This review originally appeared on SFist.com.
In 2014 Keanu Reeves starred in a movie called John Wick, which was essentially two hours of Keanu killing gangsters because they killed his puppy. It's a good movie, but a hell of a downer.
Two years later, we have Keanu, a comedy about two very un-tough guys who must infiltrate a gang to get back a stolen kitten. I'm going to toss out this spoiler up front, to those who might choose to avoid a movie in which harm comes to a cute little animal: The kitten lives.
Stars Jordan Peele, (who co-wrote the script), and Keegan-Michael Key insist that any similarity between the two movies is entirely coincidental, but I'm not sure I buy that. Keanu seems like exactly the kind of story a comedian would write after watching John Wick while stoned. Fortunately, you don't have to be stoned to find the resulting film funny.
Peele is Rell, a depressed stoner who hasn't left his couch for days following a breakup. Key is his cousin Clarence, a slightly uptight family man who loves to listen to George Michael when he drives around in his minivan.

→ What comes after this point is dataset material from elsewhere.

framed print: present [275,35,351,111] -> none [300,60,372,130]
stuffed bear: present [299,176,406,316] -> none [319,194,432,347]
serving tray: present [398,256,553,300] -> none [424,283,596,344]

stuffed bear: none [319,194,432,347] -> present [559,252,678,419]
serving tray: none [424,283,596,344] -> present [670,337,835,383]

When a kitten shows up on Rell's doorstep, it snaps him out of his depression. He names it Keanu, ("I think it means 'cool breeze' in Hawaiian"). But unbeknownst to Rell, that kitten has a gangster past, and when it's stolen by the "17th Street Blips," (rejects from the Crips and the Bloods), Rell and Clarence decide to fool the gang's boss Cheddar, (Method Man), into believing they're killers willing to make a trade for the cat. ("We're in the market right now for, like, a gangster pet.")

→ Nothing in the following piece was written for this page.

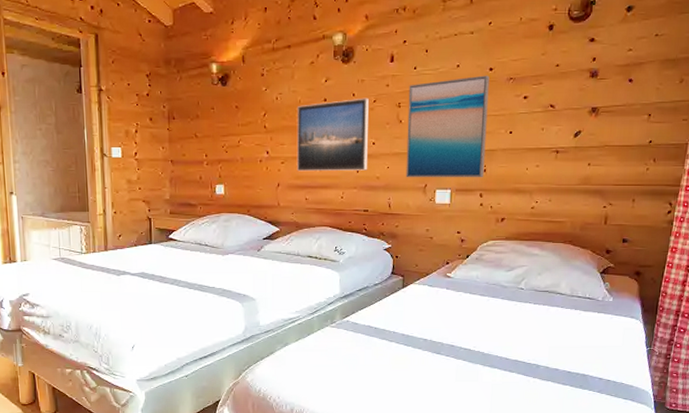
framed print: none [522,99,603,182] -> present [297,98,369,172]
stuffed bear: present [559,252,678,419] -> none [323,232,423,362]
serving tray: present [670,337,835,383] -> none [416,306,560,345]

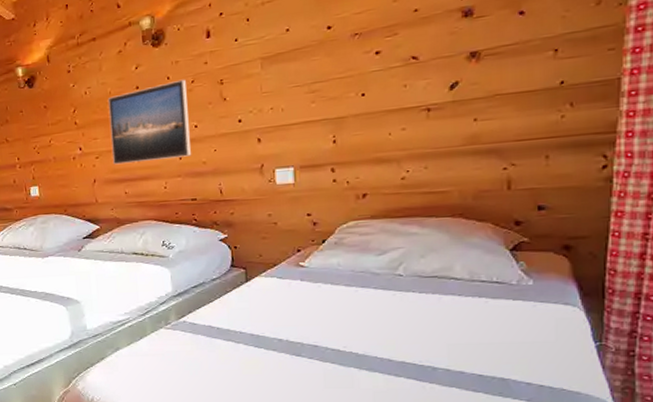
wall art: present [406,75,490,178] -> none [230,35,334,160]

Much of the humor lies in Rell and Clarence trying to pass their decidedly un-gangster selves off as the toughest guys in the hood, and it's a shtick fans of the five-season sketch show Key & Peele might recognize. But when comedians step away from successful television careers in search of big screen stardom, the results can often be mediocre, with movies that feel like sketches stretched way beyond the breaking point.
And sure, Keanu sometimes feels a little padded. But it manages to avoid the TV-to-movies curse by focusing its jokes on movie conventions. It's a parody of gangster movies like New Jack City, while also being a legitimate buddy comedy. And throughout the film I was impressed by how it was able to maintain real tension — people DO get shot in it — by having Rell and Clarence realistically react to the crazy shit going down around them.

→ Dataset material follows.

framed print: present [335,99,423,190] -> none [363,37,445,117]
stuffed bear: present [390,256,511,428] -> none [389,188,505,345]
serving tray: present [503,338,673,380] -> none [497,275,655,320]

It's also got some clever cameos, (including Keanu Reeves himself), a club called Hot Party Vixens, (or HPV for short), and of course, that kitten, which is perhaps the cutest and most talented kitten, (well, kittens; they used seven in the filming), to ever appear on film. And don't think the filmmakers don't know it! A silly twist near the end, (and after the credits; stick around), insures us that if we want a Keanu 2 that includes that kitten, we're gonna get it.